John Wick: Chapter 3 Parabellum changes the tone of the series, but still gives plenty of action to love
Be warned that John Wick Chapter 1 and 2 will be spoiled in this review, but Chapter 3 – Parabellum will remain spoiler-free. John Wick is on the run after being listed as excommunicado by the Continental, and a 14 million dollar bounty on his head has every assassin in the world looking to make the kill. He seeks out any contacts who might be willing to help him, leading him on a worldwide journey in hopes of staying alive.

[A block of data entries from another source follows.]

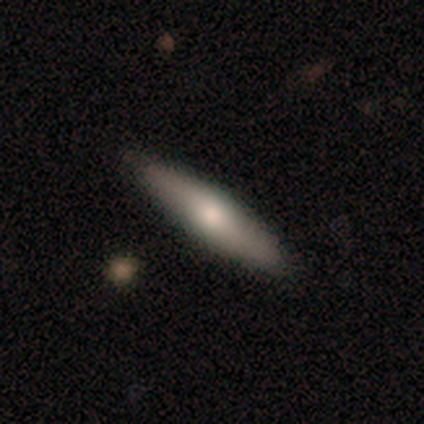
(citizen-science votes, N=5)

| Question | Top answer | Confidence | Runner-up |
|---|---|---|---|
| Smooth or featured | smooth | 100% | — |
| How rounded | cigar-shaped | 80% | in between (20%) |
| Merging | none | 100% | — |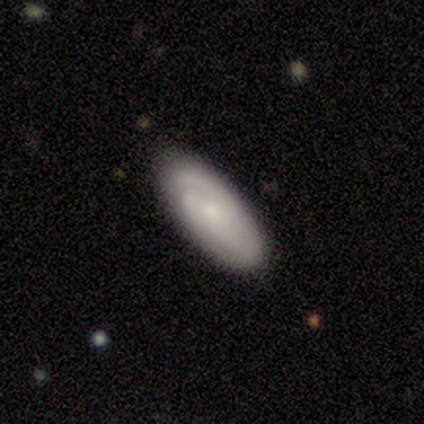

Fan of the first two films will be happy to see that the action hasn’t deviated much. The set pieces are a little bigger, and many of the fights feel a little prolonged, with fewer henchmen dying in each. This is one of the few issues I really had with the movie, as Wick’s tactical style of fighting has felt like such a defining characteristic. Instead of quick takedowns and multiple kills, the fights in John Wick Chapter 3 are often prolonged with far fewer kills, which is more traditional of other action movies. The bad guys fall down to the awesome fighting skills of Wick, but unlike the previous two films where he would finish them, he often chooses to leave them alive, allowing them to get back up and into the fight again. Not a major complaint, but one that kept nagging at me, forcing me to rewatch the second film before writing this to confirm my observations.
Despite that nitpick, I really enjoyed so much of the story in Chapter 3. The world building of the John Wickiverse has, from the beginning, been one of my favorite things. It grew quite a bit in Chapter 2, and that continues exponentially in the new film. The number of assassins implied by the last scene in Chapter 2 was a little alarming, as it seems to indicate that most of New York, at the very least, is actually just a bunch of assassins. So, going into this movie, there was an awareness that Wick would be on the run for a majority of the film – and it works for some fun action as he tries to escape New York. The infamous scene of him fighting guys on motorcycles while he was upon a horse, which was a highlight of the marketing campaign, really sets both the running tone and the action’s heightened reality.
Over three films, we’ve been introduced to several other important characters like Winston (Ian McShane) and Bowery King (Laurence Fishburne), who return for this entry. However, much like we get to see another Continental in the second film, Wick travels to yet another location to meet with an old friend, Sofia (Halle Barry). Her character and the back story – which is heavily dumped in a scene of quick exposition – lead to some very cool action sequences. There are a few other characters who get far less to do, and some work better than others. The clear standout is Zero (Mark Dacascos), who becomes a sort of a rival to Wick. I’ve been familiar with Dacascos for a long time, and I didn’t even recognize him in this role. He’s the perfect level of camp and action that really make his scenes memorable.
Odds are that if you are a fan of the first two films, you’ll be satisfied with the third. I have been itching to go and watch it again. The John Wick movies have been among my favorite over the last five years, and I’m glad they’ve yet to make any major missteps. John Wick: Chapter 3 – Parabellum earns the Not Quite Golden, Ponyboy rating.